Hypothesizing: it's doing things which require decidedly non-BigTable-like architecture. Most other Google apps in their alpha stages can just take advantage of running on, basically, App Engine; this seems like one of the ones that can't, so it has to run on a separate architecture that hasn't been scaled yet. That would be alright for some other company's demo—if they were anyone else, they'd just use limited, cached, pre-defined data sets. But they're Google, they have the raw data, and they wanted to show off the possibilities of working "from scratch" on anything they like in realtime. Thus, it was similar to an app without any scaling consideration as-of-yet (consider a normal startup webapp) drinking from the entire search index firehose on each query. Ten seconds is impressive.

Once it's deployed across Google's entire cloud it'll speed up nicely.


Like Google isn't going to buy/license Wolfram Alpha...


Firstly I doubt wolfram would sell (but maybe license). Secondly Google are already facing grumblings about being a monopoly - acquiring or licensing Wolfram could backfire. And thirdly there is probably no need: Wolfram dont bring anything much to the mix (as far as I can tell) except a stack of "expert" curators - which could be hired easy enough :)


You would have thunk Google would have bought loopt, too.


They bought a startup in that area a while ago, Dodgeball.


What's your point? That they must buy one startup in each area in which they are interested? They don't have to buy anything.


Why would have Google bought Loopt?


Exactly. Why would they buy Alpha?

Here you have two powerful companies, Wolfram and loopt. Google has interests in technologies similar to what these two companies offer. They didn't buy/license loopt's technology, so why should they buy/license Alpha? There is no basis for what rms said.


No, no, no.

1. Google is coming out with a new product called Google Squared. It's related to searching data sets.

2. Wolfram is coming out with a new product called Wolfram Alpha. It's related to searching data sets.

3. rms observed that #1->product and #2->product are related, and if their technology doesn't explicitly overlap, WA might be a good candidate for acquisition in order to broaden Google's hold on searching data sets.

4. You issued a non-sequitur. It's not related to the thread at hand, and I'm not even sure why Google would even want Loopt. (Please explain your rationale why Google would want Loopt, cuz I don't get it, but know that explaining it won't strengthen your argument against rms).

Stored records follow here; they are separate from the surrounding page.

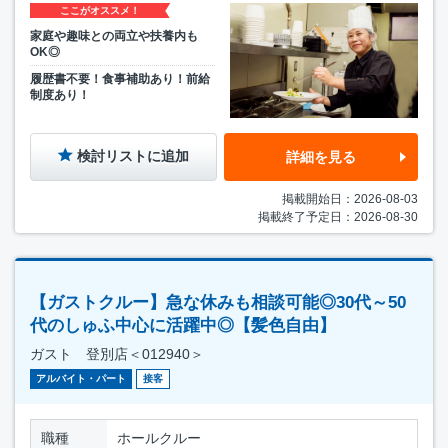
ここがオススメ！
家庭や趣味との両立や扶養内も
OK◎
履歴書不要！食事補助あり！前給
制度あり！
検討リストに追加
詳細を見る
掲載開始日：2026-08-03
掲載終了予定日：2026-08-30
【ガストクルー】急な休みも相談可能◎30代～50
代のしゅふ中心に活躍中◎【髪色自由】
ガスト 登別店＜012940＞
アルバイト・パート
接客
職種
ホールクルー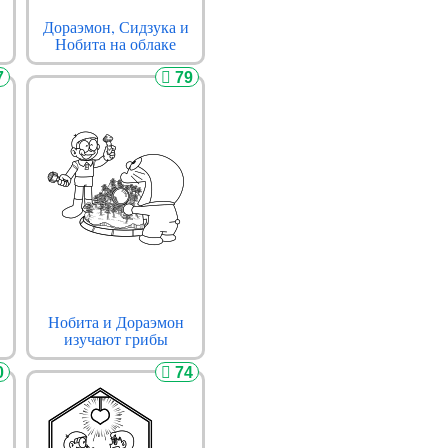
Дораэмон, Сидзука и
Нобита на облаке
7
79
Нобита и Дораэмон
изучают грибы
0
74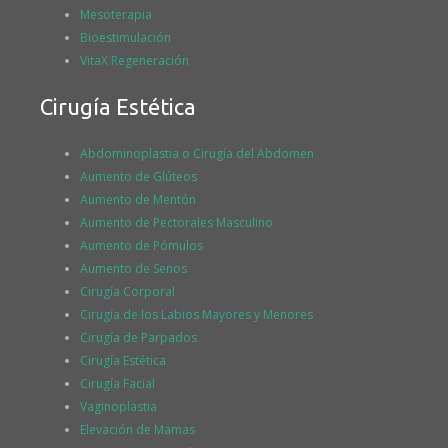
Mesoterapia
Bioestimulación
VitaX Regeneración
Cirugía Estética
Abdominoplastia o Cirugía del Abdomen
Aumento de Glúteos
Aumento de Mentón
Aumento de Pectorales Masculino
Aumento de Pómulos
Aumento de Senos
Cirugía Corporal
Cirugía de los Labios Mayores y Menores
Cirugía de Parpados
Cirugía Estética
Cirugía Facial
Vaginoplastia
Elevación de Mamas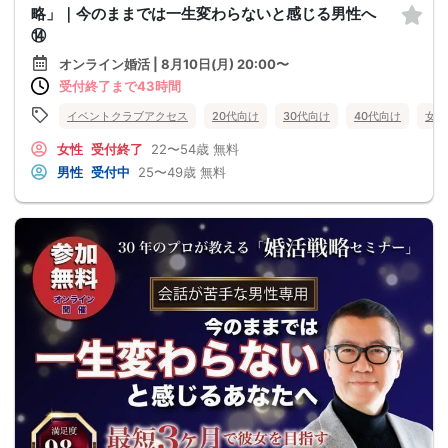
略」｜今のままでは一生変わらないと感じる男性へ
⑭
オンライン婚活 | 8月10日(月) 20:00〜
受付終了まで43時間
イベントクラブアクセス
20代向け
30代向け
40代向け
女性
女性
受付終了
22〜54歳
無料
男性
受付中
25〜49歳
無料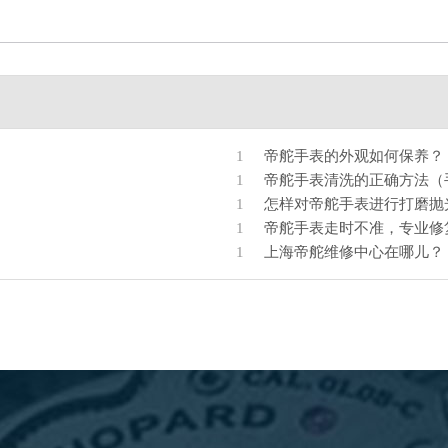
1
帝舵手表的外观如何保养？
1
帝舵手表清洗的正确方法（
1
怎样对帝舵手表进行打磨抛
1
帝舵手表走时不准，专业修
1
上海帝舵维修中心在哪儿？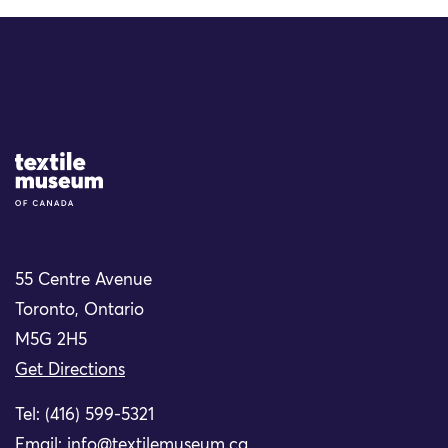
Site Logo
55 Centre Avenue
Toronto, Ontario
M5G 2H5
Get Directions
Tel: (416) 599-5321
Email:
info@textilemuseum.ca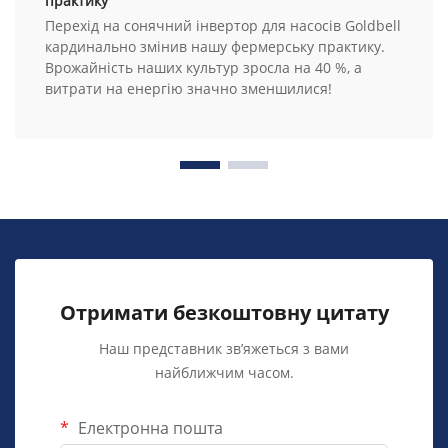
практику
Перехід на сонячний інвертор для насосів Goldbell
кардинально змінив нашу фермерську практику.
Врожайність наших культур зросла на 40 %, а
витрати на енергію значно зменшилися!
Отримати безкоштовну цитату
Наш представник зв’яжеться з вами
найближчим часом.
Електронна пошта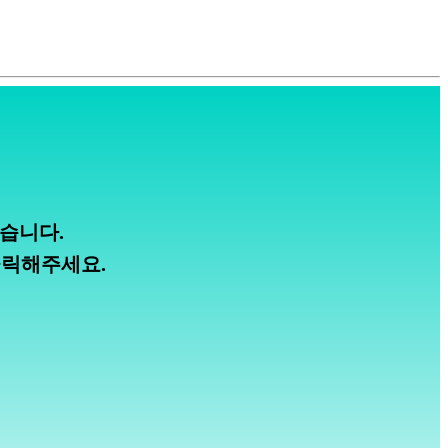
습니다.
클릭해주세요.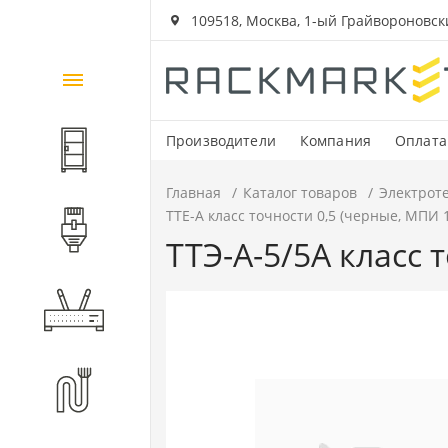
109518, Москва, 1-ый Грайвороновский
Каталог
товаров
Производители
Компания
Оплата
Шкафы и стойки
Главная
Каталог товаров
Электрот
ТТЕ-А класс точности 0,5 (черные, МПИ 1
Компоненты СКС
ТТЭ-А-5/5А класс 
Активное оборудование
Волоконно-оптические
компоненты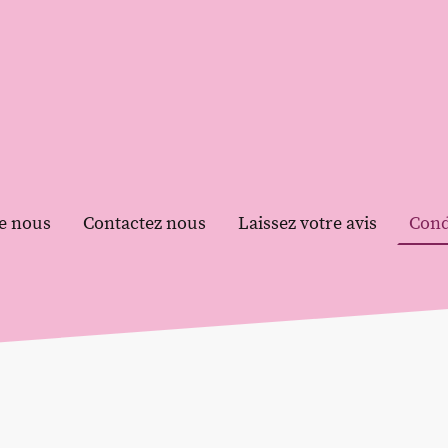
e nous
Contactez nous
Laissez votre avis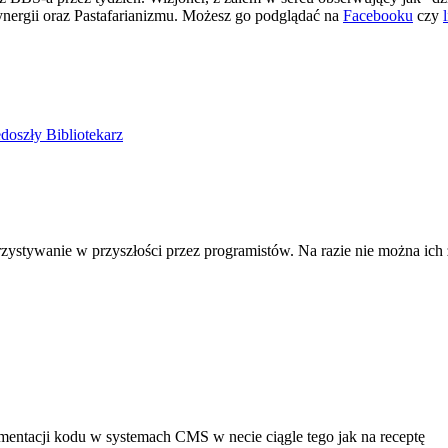
ergii oraz Pastafarianizmu. Możesz go podglądać na
Facebooku
czy
doszły Bibliotekarz
zystywanie w przyszłości przez programistów. Na razie nie można ich z
mentacji kodu w systemach CMS w necie ciągle tego jak na receptę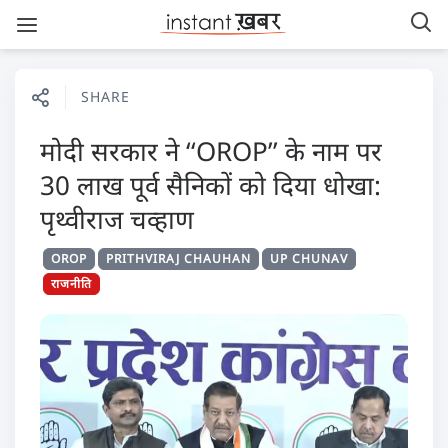
SHARE
मोदी सरकार ने ‘‘OROP’’ के नाम पर
30 लाख पूर्व सैनिकों को दिया धोखा:
पृथ्वीराज चव्हाण
OROP
PRITHVIRAJ CHAUHAN
UP CHUNAV
राजनीति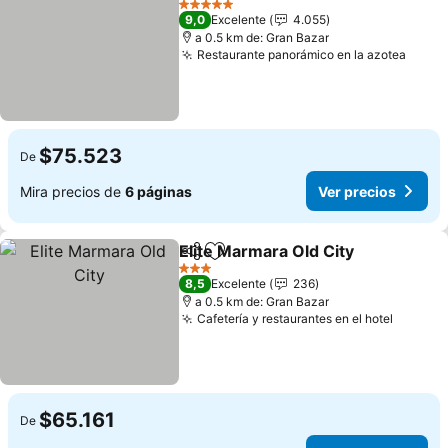
5 Estrellas
9,0
Excelente
4.055
a 0.5 km de: Gran Bazar
Restaurante panorámico en la azotea
Ver p
$75.523
De
Mira precios de
6 páginas
Ver precios
Elite Marmara Old City
Compartir
Agregar a favoritos
Ver
3 Estrellas
8,5
Excelente
236
a 0.5 km de: Gran Bazar
Cafetería y restaurantes en el hotel
Ver pre
$65.161
De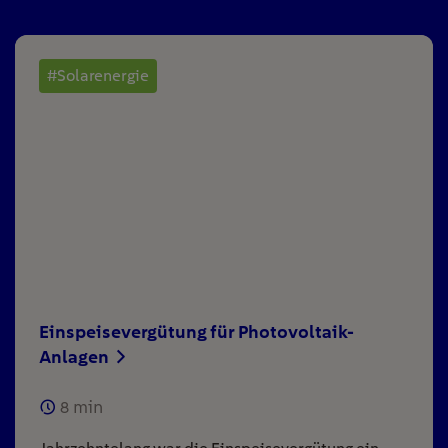
#Solarenergie
Einspeisevergütung für Photovoltaik-
Anlagen
8
min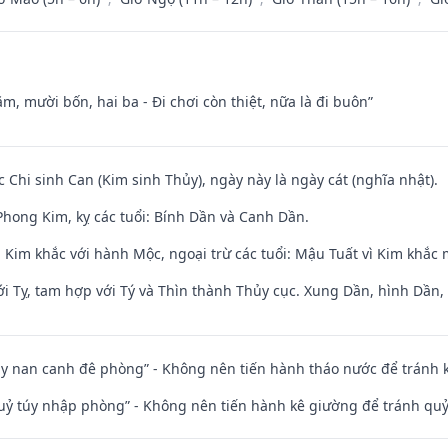
m, mười bốn, hai ba - Đi chơi còn thiệt, nữa là đi buôn”
c Chi sinh Can (Kim sinh Thủy), ngày này là ngày cát (nghĩa nhật).
hong Kim, kỵ các tuổi: Bính Dần và Canh Dần.
 Kim khắc với hành Mộc, ngoại trừ các tuổi: Mậu Tuất vì Kim khắc 
i Tỵ, tam hợp với Tý và Thìn thành Thủy cục. Xung Dần, hình Dần, h
ủy nan canh đê phòng” - Không nên tiến hành tháo nước để tránh
quỷ túy nhập phòng” - Không nên tiến hành kê giường để tránh q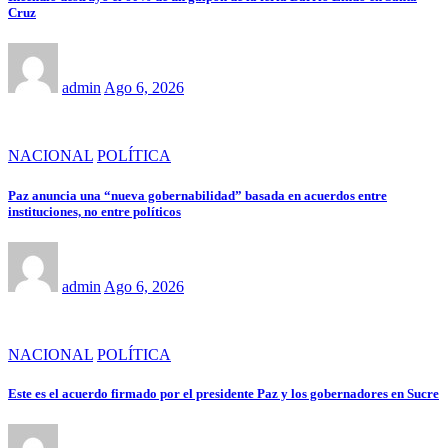
Cruz
admin
Ago 6, 2026
NACIONAL
POLÍTICA
Paz anuncia una “nueva gobernabilidad” basada en acuerdos entre
instituciones, no entre políticos
admin
Ago 6, 2026
NACIONAL
POLÍTICA
Este es el acuerdo firmado por el presidente Paz y los gobernadores en Sucre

5. Sparknotes Version-- Your argument is this: Google didn't license Y's technology. Y's technology is from a powerful company *Therefore, Google won't license X's technology, since X is a powerful company.

6. What you're trying to say is that Google won't necessarily go around trying to license technology from every company that has intersecting interests.


I'm not making such an argument as you are claiming. My argument is that it is absurd to make an assertion without a basis. The assertion about loopt was such an assertion.

(To satisfy your model:

1. Google is coming out with a new product called latitude. It is related to finding people around you.

2. loopt has a product called loopt. It is related to finding people around you.

3. rms observed that #1->product and #2->product are related, and if their technology doesn't explicitly overlap, loopt might be a good candidate for acquisition in order to broaden Google's hold on finding people around you.)

Not everything on Hacker News must be

  P1
  P2
  P3
  --
  Q


What's wrong with being absurd?


First, the emphasis was on the lack of a basis for the comment. But to answer your question, it depends on whether you think something that may be borderline absurdity adds some kind of value to others:

http://news.ycombinator.com/item?id=567298

I knew when I wrote that it would probably be received poorly; indeed, it was volatile. But it was creative, and there was some truth to it.

HN is too simplistic. I would venture to say it ultimately doesn't work, with evidence in responses like "Pot, socially" being #2 in the top comments under lists. HN is fun to experiment with, though.


The Loopt bit was a non sequitur and is not related to the conversation.


It was an analogy.


I wonder when google will publish the energy requirements of a google squared search.